Sunday, July 29, 2012

The "It could hurt a lot of good people" argument

One of the arguments used by defenders of a suspect scam is the "it could hurt a lot of good people" argument. It usually comes in this form:
A: Acme XYZ is a scam because ____, ____, and ____. 
B:  Shutting down Acme XYZ could hurt a lot of good people. 
This is a red herring, because it did not try to defeat the premise, nor did it try to prove the counter-premise.

Instead, this argument plays the "appeal to pity" fallacy, as well as tacitly admitting that it is a scam. Just that you shouldn't kill it, please take pity on those who's in it.

It was used by none-other than Andy Bowdoin, leader of the Ad Surf Daily auto-surf Ponzi scheme.

You can read the full indictment here (PDF file). Bowdoin plead guilty in May 2012. His Ponzi involved well over 100 millin dollars, about half was seized and returned to the victims.

This argument is also very much related to "it paid me" argument, where the defender of the scheme argues that as long as people are getting PAID you should let the thing continue.

However, that in itself is a fallacy.
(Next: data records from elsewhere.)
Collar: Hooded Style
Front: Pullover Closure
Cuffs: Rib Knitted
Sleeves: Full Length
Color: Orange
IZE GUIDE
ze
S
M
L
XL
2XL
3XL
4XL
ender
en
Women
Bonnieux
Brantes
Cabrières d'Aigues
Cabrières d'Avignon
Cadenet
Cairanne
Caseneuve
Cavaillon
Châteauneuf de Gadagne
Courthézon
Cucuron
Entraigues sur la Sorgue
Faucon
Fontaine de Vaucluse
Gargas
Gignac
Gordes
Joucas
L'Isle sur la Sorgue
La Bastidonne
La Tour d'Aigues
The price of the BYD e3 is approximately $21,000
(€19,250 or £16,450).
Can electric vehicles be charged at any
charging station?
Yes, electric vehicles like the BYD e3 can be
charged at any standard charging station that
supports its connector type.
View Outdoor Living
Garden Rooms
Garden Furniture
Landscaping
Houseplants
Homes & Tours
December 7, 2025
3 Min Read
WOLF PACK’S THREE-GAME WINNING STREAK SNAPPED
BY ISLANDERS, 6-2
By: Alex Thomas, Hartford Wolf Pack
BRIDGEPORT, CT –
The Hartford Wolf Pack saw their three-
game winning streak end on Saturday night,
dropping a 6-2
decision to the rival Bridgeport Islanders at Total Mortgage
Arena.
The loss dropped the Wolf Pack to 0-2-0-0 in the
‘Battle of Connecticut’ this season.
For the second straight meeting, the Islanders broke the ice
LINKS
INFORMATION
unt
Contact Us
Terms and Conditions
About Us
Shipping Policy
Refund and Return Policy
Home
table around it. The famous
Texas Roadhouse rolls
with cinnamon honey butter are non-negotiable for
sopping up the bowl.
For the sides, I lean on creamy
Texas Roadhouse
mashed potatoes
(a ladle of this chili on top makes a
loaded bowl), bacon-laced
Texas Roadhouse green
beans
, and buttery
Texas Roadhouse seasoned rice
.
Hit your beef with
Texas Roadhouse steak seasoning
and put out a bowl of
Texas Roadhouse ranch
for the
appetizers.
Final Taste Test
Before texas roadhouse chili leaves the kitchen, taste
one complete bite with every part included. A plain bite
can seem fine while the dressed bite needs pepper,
In a Ponzi scheme and a pyramid scheme, you can get your money (i.e. your return) if you make sure enough NEW people join so there's money in the scheme to pay YOU. Thus, the only way to prevent good people from being hurt is to drag even MORE good people into it.

So this can be essentially translated as "just let me get my money out, I don't care about any one else".

Not very altruistic, is it?

It is not the intent of this article to explain how a Ponzi scheme can be prolonged (that'll be a different topic) so I'll link to it when I have it written.